The light of day wouldn’t stop the men—rape was nothing to be ashamed of in their minds or the minds of most of their peers. Death, so the norm in recent days, was only to be lamented for natives and even then, only if they were close family. They’d continued drinking through the night’s search and into the dawn, and the hope was they’d have to sleep at some point. In the end, two of the four girls were saved when a UN truck trundled into the camp that morning accompanied by a bulldozer to pick up the corpses in the ruined church at the bottom of the hill.

The other two girls, however, were never seen again. They’d arrived in camp just hours before, both freshly orphaned and freshly homeless. Esther wore a faded red T-shirt and jean shorts. The one in the pale yellow dress was Widelene, but everyone called her Widdy. It made sense that Esther was sullen, nearly mute, and rarely met one’s eyes. What made no sense was that Widdy was sunny and had the kind of smile that blew canyons through the chests of its recipients. Rachel knew the girls only for that one night, but she’d spent most of it with Widdy. Widdy and her yellow dress and her boundless heart and her habit of humming songs no one could recognize.

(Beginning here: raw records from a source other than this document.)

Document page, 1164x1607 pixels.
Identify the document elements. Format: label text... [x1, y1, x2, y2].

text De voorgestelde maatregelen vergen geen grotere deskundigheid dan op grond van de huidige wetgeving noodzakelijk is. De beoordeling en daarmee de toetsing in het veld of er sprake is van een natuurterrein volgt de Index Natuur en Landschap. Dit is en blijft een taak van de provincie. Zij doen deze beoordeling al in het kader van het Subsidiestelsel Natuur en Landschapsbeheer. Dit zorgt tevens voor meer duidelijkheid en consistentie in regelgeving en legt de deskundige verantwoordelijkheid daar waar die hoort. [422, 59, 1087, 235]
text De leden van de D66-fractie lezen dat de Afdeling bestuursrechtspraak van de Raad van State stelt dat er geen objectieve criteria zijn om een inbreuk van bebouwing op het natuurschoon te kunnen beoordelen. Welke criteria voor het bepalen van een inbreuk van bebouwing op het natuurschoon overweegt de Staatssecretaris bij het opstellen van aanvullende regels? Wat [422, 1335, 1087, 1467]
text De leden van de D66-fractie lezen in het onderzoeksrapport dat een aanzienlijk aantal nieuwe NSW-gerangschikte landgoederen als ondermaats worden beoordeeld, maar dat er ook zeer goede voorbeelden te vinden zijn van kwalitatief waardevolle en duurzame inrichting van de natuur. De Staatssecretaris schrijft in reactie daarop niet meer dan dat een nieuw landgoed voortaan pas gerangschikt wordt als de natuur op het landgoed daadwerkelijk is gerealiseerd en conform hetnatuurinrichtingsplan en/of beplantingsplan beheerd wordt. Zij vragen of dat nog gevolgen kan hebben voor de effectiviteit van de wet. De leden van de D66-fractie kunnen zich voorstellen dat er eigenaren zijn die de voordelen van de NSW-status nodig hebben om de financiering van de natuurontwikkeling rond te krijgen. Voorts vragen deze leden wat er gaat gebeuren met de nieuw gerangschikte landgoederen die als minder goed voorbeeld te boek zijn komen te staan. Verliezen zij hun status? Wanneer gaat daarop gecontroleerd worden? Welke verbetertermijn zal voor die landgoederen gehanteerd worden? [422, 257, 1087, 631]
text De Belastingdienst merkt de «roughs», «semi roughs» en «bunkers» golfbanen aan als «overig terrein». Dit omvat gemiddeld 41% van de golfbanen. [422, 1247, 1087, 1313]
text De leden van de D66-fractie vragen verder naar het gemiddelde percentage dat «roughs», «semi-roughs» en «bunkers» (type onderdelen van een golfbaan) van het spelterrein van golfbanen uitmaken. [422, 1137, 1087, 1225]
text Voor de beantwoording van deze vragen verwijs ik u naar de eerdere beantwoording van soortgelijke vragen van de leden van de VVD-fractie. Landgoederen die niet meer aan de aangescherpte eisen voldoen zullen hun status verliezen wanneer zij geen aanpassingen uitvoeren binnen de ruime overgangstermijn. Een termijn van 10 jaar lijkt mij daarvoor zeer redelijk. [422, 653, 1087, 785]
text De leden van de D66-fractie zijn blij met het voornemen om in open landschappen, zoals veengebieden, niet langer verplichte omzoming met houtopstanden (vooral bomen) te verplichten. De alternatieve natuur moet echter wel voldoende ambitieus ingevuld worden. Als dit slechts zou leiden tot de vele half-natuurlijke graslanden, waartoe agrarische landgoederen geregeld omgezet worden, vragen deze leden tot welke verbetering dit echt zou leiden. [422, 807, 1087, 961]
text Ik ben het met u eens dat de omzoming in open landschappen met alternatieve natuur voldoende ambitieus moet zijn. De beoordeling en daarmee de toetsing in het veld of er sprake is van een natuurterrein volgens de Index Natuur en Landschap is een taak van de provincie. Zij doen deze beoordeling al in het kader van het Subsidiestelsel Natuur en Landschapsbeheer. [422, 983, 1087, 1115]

It was remarkable how completely they disappeared. Not just their bodies and the clothes they’d been wearing but their very existence. An hour after sunup, their two companions went mute when asked about them. Within three hours, no one in the camp besides Rachel, Greta, the ex-nun Veronique, and Ronald Revolus claimed to have seen them. By nightfall of the second day, Veronique had changed her story and Ronald was questioning his memory.